D.C. Douglas: Is we start recording in January so that should hit, it’s, it’ll be on one of the main main streaming platforms and that’ll be, that’ll probably start airing in the summer so and that’ll be, that’s a really a cool one for not really young kids, “Transformers” for really young kids, this one is I think aged like like from 10 to like early teens kind of thing so yeah.

Chris Mayek: And is there, oh I got a film coming out called.

D.C. Douglas: I have two films coming out, they’re both titled similar, one is “A Stepmother’s Secret” and that’s coming, that should be coming out a Lifetime I think probably in the next couple months and then also probably in March or April of next year “Secrets by the Seashore” comes out, that one I had a blast doing and yeah both with my long hair so those are two of the things that, that I got to do recently but I mean like I don’t think people who watch your interviews are really into Lifetime films.

Chris Mayek: My final question is always asking what do you want your legacy to be?

D.C. Douglas: Legacy is a lie, no. [Laughter] I you know it’s funny and I’m actually I’m, I know I’m joking but I’m not because this all ends, this, the human race will end eventually, this planet will end, the sun is going to die, this is all, every, there nothing goes forever or, or it does in a different form and so when people talk about legacy you think about it like what’s someone’s legacy from you know 1412, you know it’s doubtful it’s around anymore so and it’s also a weird thing it’s like I want to make sure you have to deal with my shit once I’m gone you know, you know everyone be free to start your own live your legacy and that’s it and then when you’re dead, let it end.
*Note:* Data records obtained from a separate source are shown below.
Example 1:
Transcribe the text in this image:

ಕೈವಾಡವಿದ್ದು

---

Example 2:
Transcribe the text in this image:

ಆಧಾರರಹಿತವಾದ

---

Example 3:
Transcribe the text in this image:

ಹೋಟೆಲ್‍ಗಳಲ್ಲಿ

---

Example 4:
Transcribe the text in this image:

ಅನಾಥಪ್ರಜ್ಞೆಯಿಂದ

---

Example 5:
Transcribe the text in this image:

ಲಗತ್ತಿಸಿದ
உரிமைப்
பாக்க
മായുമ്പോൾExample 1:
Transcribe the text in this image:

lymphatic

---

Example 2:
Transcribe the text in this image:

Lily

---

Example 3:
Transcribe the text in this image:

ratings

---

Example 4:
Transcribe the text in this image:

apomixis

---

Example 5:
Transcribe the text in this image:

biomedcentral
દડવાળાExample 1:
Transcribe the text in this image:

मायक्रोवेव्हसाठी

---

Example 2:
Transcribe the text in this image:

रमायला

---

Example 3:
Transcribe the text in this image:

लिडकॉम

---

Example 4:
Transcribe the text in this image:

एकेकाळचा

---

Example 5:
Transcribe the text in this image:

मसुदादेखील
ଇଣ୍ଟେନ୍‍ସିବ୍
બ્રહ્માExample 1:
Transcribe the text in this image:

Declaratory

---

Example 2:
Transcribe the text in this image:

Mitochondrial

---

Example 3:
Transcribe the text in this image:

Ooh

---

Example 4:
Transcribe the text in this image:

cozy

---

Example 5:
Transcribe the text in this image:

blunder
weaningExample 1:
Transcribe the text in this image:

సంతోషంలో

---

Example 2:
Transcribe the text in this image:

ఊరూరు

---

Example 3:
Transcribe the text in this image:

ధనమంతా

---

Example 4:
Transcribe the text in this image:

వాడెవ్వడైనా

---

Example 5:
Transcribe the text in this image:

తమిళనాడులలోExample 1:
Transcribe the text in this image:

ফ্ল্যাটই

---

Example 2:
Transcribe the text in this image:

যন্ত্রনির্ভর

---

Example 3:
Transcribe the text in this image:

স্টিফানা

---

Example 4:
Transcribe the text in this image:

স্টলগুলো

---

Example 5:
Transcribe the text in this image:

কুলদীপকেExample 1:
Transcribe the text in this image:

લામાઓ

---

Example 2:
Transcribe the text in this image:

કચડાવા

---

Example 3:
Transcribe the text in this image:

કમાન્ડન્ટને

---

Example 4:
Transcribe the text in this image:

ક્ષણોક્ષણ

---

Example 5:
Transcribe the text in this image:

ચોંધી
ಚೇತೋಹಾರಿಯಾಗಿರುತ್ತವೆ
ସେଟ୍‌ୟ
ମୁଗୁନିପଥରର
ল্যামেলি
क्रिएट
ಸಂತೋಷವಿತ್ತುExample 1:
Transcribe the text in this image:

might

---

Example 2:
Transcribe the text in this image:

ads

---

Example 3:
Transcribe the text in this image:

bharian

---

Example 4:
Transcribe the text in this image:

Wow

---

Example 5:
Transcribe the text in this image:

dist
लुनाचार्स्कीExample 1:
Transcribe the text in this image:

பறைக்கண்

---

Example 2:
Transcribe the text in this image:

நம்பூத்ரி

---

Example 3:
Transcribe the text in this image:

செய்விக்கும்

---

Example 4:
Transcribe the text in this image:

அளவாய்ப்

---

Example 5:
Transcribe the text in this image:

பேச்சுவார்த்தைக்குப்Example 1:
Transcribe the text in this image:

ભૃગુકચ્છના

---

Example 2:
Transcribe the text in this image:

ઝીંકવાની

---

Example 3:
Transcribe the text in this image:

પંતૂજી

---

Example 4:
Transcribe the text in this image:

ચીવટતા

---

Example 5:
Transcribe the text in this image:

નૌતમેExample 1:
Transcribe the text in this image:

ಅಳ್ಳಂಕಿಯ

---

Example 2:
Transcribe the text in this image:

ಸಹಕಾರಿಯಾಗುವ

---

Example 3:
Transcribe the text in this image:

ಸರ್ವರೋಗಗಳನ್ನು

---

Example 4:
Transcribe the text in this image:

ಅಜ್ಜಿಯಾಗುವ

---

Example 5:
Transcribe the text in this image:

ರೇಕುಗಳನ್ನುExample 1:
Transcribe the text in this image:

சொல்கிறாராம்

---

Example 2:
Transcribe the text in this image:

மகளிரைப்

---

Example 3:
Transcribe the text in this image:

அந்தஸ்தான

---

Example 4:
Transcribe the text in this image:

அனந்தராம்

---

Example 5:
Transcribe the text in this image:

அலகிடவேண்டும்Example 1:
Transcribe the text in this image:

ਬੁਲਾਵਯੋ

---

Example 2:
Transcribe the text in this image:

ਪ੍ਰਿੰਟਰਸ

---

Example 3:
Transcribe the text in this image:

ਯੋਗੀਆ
I think it’s, it’s more about you know day to day living in the moment and being you know kind to yourself and being kind to the people that you meet and because no one knows why any of this is happening, it’s all a fluke or it’s not but regardless we don’t understand it, everyone’s just kind of making it up as they go so I think if you can at least leave people you know with good feelings as opposed to negative ones, that, that is the legacy and that’s an in the moment legacy so that’s what I want but as far as career career-wise I’m if you get enjoyment out of things that I’m a part of, that’s fantastic, I’m just an actor you know having my fun and if it translates to you enjoying it then that’s freaking great.
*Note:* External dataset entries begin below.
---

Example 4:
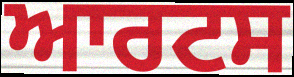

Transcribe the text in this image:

ਆਰਟਸ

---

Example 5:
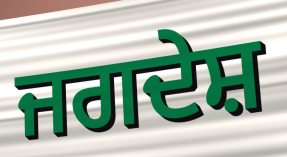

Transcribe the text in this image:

ਜਗਦੇਸ਼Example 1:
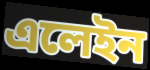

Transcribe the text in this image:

এলেইন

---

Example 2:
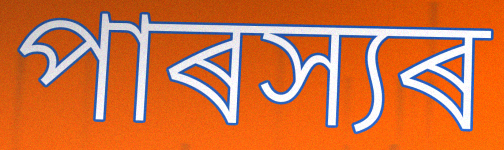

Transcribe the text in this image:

পাৰস্যৰ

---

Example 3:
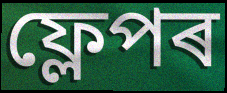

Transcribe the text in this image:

ফ্লেপৰ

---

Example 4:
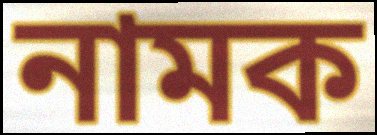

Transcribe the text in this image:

নামক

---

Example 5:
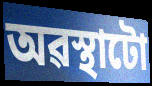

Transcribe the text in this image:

অৱস্থাটোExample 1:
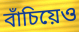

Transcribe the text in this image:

বাঁচিয়েও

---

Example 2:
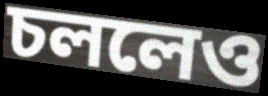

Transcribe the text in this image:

চললেও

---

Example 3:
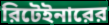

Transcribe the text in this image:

রিটেইনারের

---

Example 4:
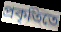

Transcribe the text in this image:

প্রকৃতিতে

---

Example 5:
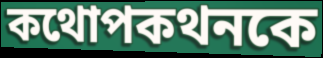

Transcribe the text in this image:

কথোপকথনকে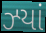
ઝ્યાં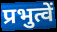
प्रभुत्वें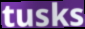
tusksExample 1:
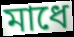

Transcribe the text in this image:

মাধে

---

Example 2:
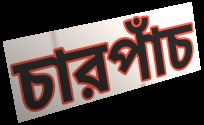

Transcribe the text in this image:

চারপাঁচ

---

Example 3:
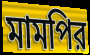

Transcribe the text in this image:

মামপির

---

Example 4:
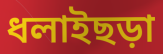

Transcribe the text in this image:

ধলাইছড়া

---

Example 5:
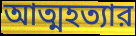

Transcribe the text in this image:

আত্মহত্যার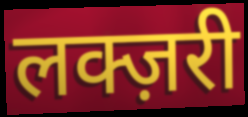
लक्ज़रीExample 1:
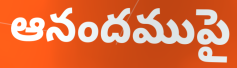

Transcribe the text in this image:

ఆనందముపై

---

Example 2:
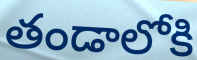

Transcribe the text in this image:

తండాలోకి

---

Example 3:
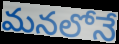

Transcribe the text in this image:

మనలోనే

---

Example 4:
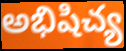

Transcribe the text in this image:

అభిషిచ్య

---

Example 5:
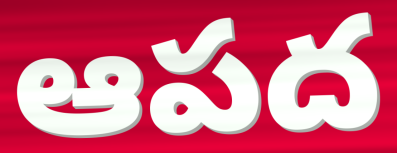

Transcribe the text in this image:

ఆపద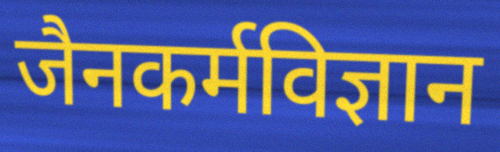
जैनकर्मविज्ञान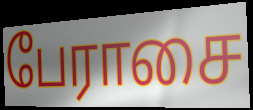
பேராசை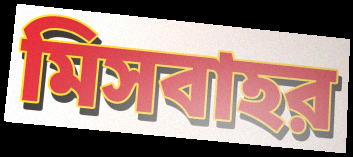
মিসবাহর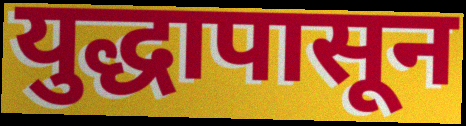
युद्धापासूनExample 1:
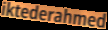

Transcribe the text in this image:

iktederahmed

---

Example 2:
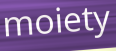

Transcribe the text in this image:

moiety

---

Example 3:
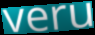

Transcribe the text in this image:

veru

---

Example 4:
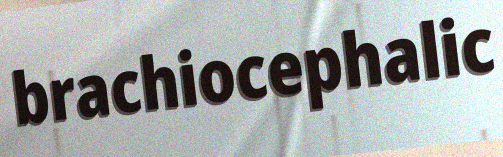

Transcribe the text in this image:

brachiocephalic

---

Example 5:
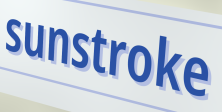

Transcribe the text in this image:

sunstroke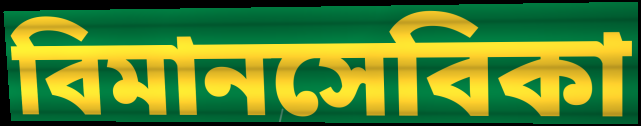
বিমানসেবিকা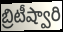
బ్రిటీష్వారి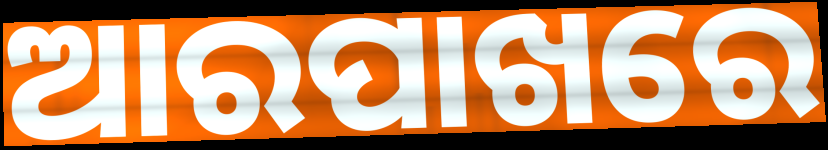
ଆରପାଖରେ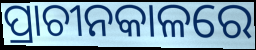
ପ୍ରାଚୀନକାଳରେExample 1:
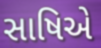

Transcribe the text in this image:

સાષિએ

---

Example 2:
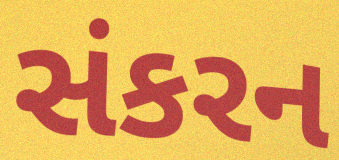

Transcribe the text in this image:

સંકરન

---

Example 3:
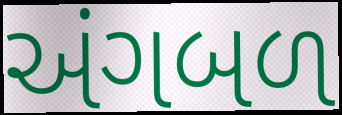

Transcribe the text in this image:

અંગબળ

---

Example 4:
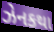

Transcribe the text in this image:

ઝેનકથા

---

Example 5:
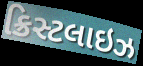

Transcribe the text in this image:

ક્રિસ્ટલાઇઝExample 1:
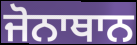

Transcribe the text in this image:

ਜੋਨਾਥਾਨ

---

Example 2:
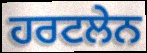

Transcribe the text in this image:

ਹਰਟਲੇਨ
Chris Mayek: Yeah well thanks, I’m glad that we got to do this.

D.C. Douglas: Yay well thank you, I’m, I’m again, I think what you’re doing is fantastic, get yourself a logo and promote yourself some more, you’ve got like already a nice library of interviews you’re doing great, best of luck to you and it’s really nice meeting you and very very impressive what you’ve done so far.

Chris Mayek: Thanks yeah it’s already, that’s surprising too because I’ve already had like there’s a kid that has autism named Sebastian who’s like reached out to me and he’s inspired by what I’m doing and he started interviewing voice actors too and it’s something I would have never thought of.
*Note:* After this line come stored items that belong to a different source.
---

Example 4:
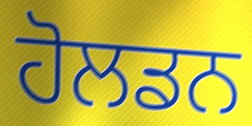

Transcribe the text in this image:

ਹੋਲਡਨ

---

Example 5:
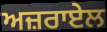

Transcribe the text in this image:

ਅਜ਼ਰਾਏਲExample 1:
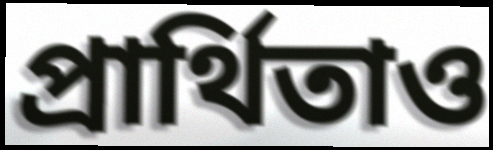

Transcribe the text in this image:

প্রার্থিতাও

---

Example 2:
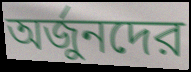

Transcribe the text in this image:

অর্জুনদের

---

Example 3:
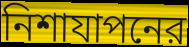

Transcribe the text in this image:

নিশাযাপনের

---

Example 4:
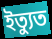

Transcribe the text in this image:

ইত্যুত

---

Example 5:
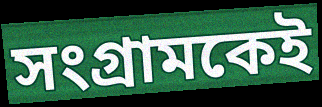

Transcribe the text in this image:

সংগ্রামকেইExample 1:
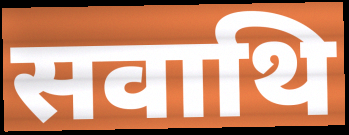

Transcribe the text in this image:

सवाथि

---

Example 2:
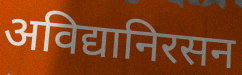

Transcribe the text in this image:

अविद्यानिरसन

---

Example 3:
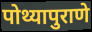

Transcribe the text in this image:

पोथ्यापुराणे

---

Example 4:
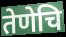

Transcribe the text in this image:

तेणेचि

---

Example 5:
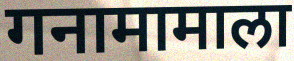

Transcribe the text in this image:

गनामामाला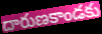
దారుణకాండకుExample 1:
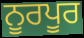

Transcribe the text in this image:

ਨੂਰਪੂਰ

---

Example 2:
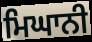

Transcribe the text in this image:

ਮਿਘਾਨੀ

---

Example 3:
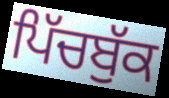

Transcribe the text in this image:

ਪਿੱਚਬੁੱਕ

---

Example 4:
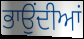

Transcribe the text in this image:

ਭਾਉਂਦੀਆਂ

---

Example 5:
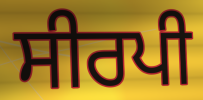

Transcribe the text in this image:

ਸੀਰਪੀ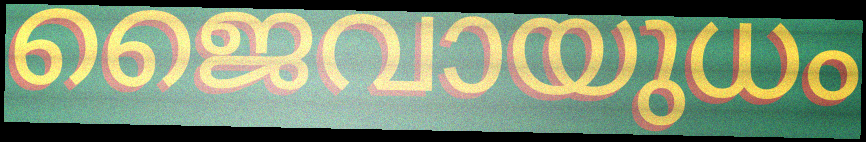
ജൈവായുധംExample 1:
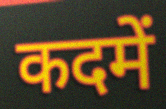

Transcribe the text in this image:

कदमें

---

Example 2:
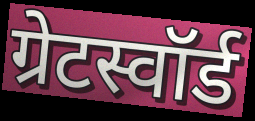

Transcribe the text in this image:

ग्रेटस्वॉर्ड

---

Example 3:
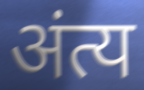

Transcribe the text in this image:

अंत्य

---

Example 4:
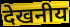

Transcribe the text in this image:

देखनीय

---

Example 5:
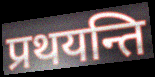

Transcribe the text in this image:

प्रथयन्ति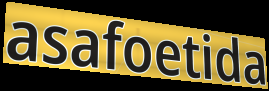
asafoetida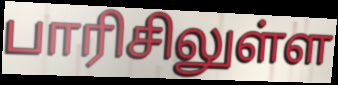
பாரிசிலுள்ள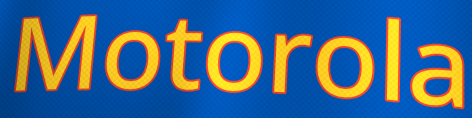
Motorola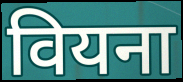
वियना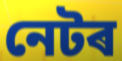
নেটৰ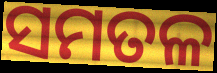
ସମତଳ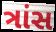
ત્રાંસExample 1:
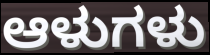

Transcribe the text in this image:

ಆಳುಗಳು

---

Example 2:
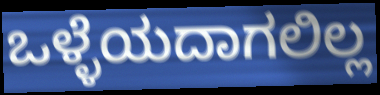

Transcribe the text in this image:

ಒಳ್ಳೆಯದಾಗಲಿಲ್ಲ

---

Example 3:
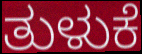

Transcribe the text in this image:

ತುಳುಕೆ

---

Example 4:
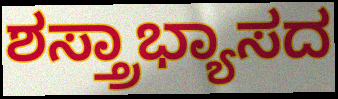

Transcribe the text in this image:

ಶಸ್ತ್ರಾಭ್ಯಾಸದ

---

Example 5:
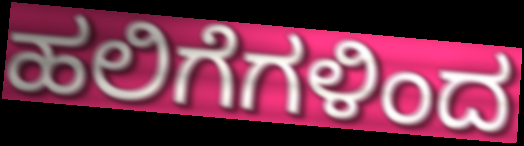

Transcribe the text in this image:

ಹಲಿಗೆಗಳಿಂದ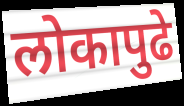
लोकापुढे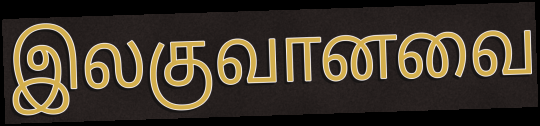
இலகுவானவைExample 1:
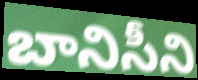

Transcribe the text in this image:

బానిసీని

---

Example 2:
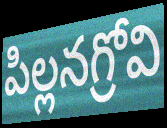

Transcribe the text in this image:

పిల్లనగ్రోవి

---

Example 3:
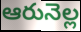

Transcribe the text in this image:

ఆరునెల్ల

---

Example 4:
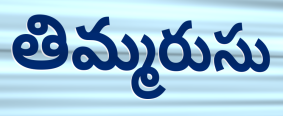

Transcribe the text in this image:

తిమ్మరుసు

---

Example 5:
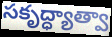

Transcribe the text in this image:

సకృద్ధ్యాత్వాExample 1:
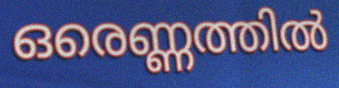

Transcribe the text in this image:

ഒരെണ്ണത്തിൽ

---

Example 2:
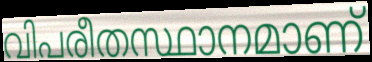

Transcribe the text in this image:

വിപരീതസ്ഥാനമാണ്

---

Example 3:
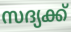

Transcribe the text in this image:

സദ്യക്ക്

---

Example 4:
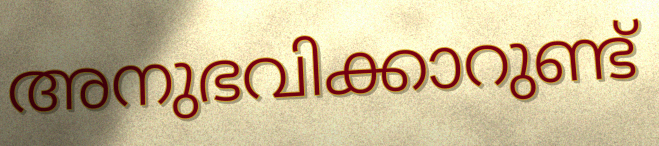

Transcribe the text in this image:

അനുഭവിക്കാറുണ്ട്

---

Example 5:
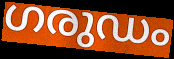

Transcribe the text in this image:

ഗരുഡംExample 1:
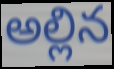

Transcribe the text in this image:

అల్లిన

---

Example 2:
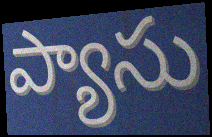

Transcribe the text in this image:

ప్యాసు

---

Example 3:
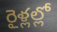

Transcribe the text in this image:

రైళ్లల్లో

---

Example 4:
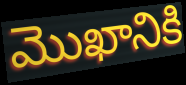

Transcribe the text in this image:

మొఖానికి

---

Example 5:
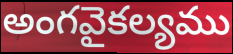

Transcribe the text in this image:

అంగవైకల్యముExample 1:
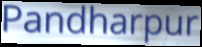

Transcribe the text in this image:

Pandharpur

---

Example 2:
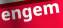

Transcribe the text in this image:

engem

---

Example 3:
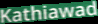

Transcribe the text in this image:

Kathiawad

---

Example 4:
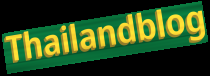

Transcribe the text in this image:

Thailandblog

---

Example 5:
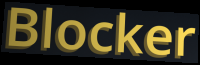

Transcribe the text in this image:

Blocker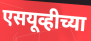
एसयूव्हीच्या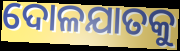
ଦୋଳଯାତକୁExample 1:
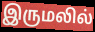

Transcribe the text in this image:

இருமலில்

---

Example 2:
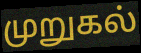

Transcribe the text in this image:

முறுகல்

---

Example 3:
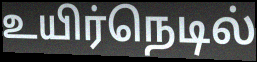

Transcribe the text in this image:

உயிர்நெடில்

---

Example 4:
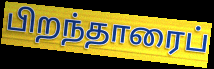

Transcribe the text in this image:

பிறந்தாரைப்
D.C. Douglas: We all affect each other, that’s the leg, we talk about leg, after you’re gone it’s like no it’s more like in the moment now how we help each other, I think that’s far more important and so I think that’s fantastic so very cool.

Chris Mayek: I’ll be sure to send it to you of course once I have it up to.

D.C. Douglas: Absolutely please do so, lovely meeting you man.

Chris Mayek: Yeah you too, have a good night.